■ Passage shown ■
————

I have now spent nearly 10 years building predictive models. These have ranged from some detailed segment or population level models using Excel to cutting-edge individual level models for credit risk, response propensity, life-events predictions and so on using statistical packages in R and Python, and back in the days, using SAS. At some point in the last ten years, I also did a foray into text analytics and trying to make sense out of unstructured data.
Building predictive models is tough and takes tme and energy. It is also emotionally consuming and exhausting. Over the years, I have been able to identify four distinct phases through the build-out of any model where I have gone through alternate cycles of depression and joy. Thought I’d share some of that and see whether these cycles resonated with others in the same line of work. And it starts to look somewhat like the picture below.
The first phase of depression happens roughly for the first third of any project. You are all excited about this really cool customer problem or business challenge you have in front of you and you have just discovered the perfect predictive modeling solution for the problem. Now all you need to do is to get the data and you will be off to Predictive Modeling Superstardom.
Except that it never happens that way. Data is always messy and needs careful and laborious curation. And if you take shortcuts and are messy about how you handle and manage the data, it almost always comes back to extract its pound of flesh. I am sure there is that phase in the life of every model that you are just frustrated at the amount of time and effort it takes to get data right and even then you are not entirely sure whether you got the data right.
Phase 2: “WOW! I actually built a model and managed to create some predictions!”
The first light at the end of the tunnel happens when you have managed to get the data right, set up the modeling equation correctly (after several attempts at hacking away at the code) and actually ran the model to produce some predictions. And the predictions by-and-large look good and seem to actually make sense when you compare some of the standard metrics such as precision and recall, as well as when create deciles of twenty-tiles of the prediction range and are able to see some decently good predictions! That feeling of excitement and joy is amazingly good.

————

■ Extracted material ■

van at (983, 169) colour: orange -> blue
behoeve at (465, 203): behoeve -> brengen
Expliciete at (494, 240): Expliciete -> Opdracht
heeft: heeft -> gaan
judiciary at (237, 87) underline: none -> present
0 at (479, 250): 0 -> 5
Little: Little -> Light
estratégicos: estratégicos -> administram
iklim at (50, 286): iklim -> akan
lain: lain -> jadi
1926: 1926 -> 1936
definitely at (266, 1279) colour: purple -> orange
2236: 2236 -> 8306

————

■ Written tasks ■
1. Rewrite the post on building predictive models from "The first light" up to and including "is amazingly good.", changing "excitement" to "relief".
2. For each statement, answer yes or no on whether the post on building predictive models agrees, quoting the words that decide it. (a) The writer has spent close to ten years building predictive models. (b) The writer has identified three distinct phases in building a model. (c) The first phase of depression lasts for about the first half of a project.
The rows above have nothing to do with the post on building predictive models.

■ Solution set ■
1.
The first light at the end of the tunnel happens when you have managed to get the data right, set up the modeling equation correctly (after several attempts at hacking away at the code) and actually ran the model to produce some predictions. And the predictions by-and-large look good and seem to actually make sense when you compare some of the standard metrics such as precision and recall, as well as when create deciles of twenty-tiles of the prediction range and are able to see some decently good predictions! That feeling of relief and joy is amazingly good.

2.
(a) Yes: "I have now spent nearly 10 years building predictive models."
(b) No: "I have been able to identify four distinct phases"
(c) No: "The first phase of depression happens roughly for the first third of any project."